[Items stored from a collection]
+---+

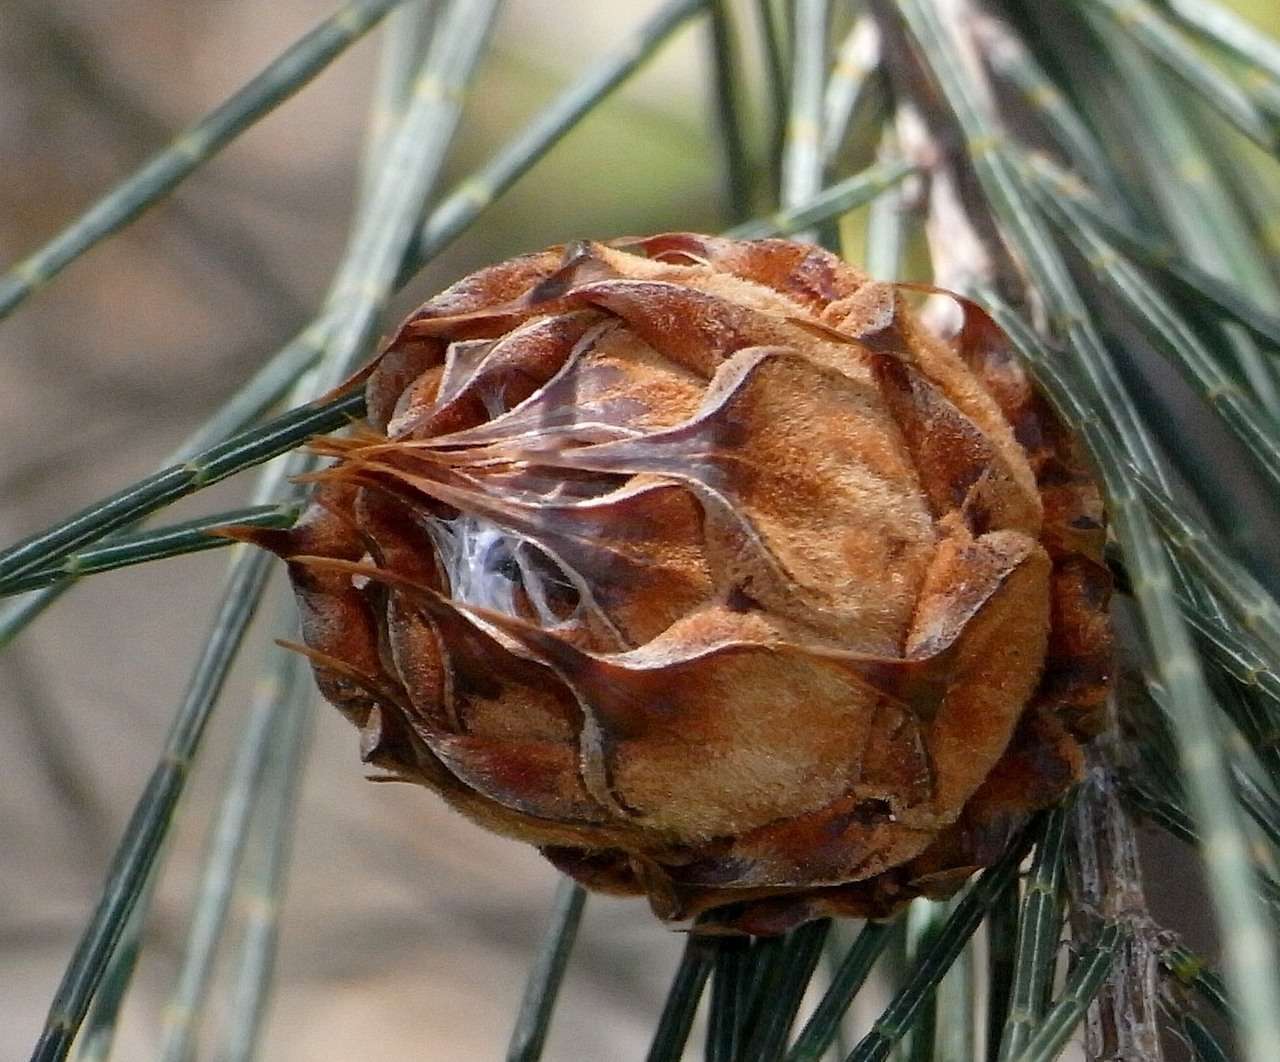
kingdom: Plantae
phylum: Tracheophyta
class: Magnoliopsida
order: Fagales
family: Casuarinaceae
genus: Allocasuarina
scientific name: Allocasuarina littoralis
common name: Black she-oak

+---+

• [Instruction] Can you copy every line of the records above word for word, leaving out the pictures?

• [Response to the task]
kingdom: Plantae
phylum: Tracheophyta
class: Magnoliopsida
order: Fagales
family: Casuarinaceae
genus: Allocasuarina
scientific name: Allocasuarina littoralis
common name: Black she-oak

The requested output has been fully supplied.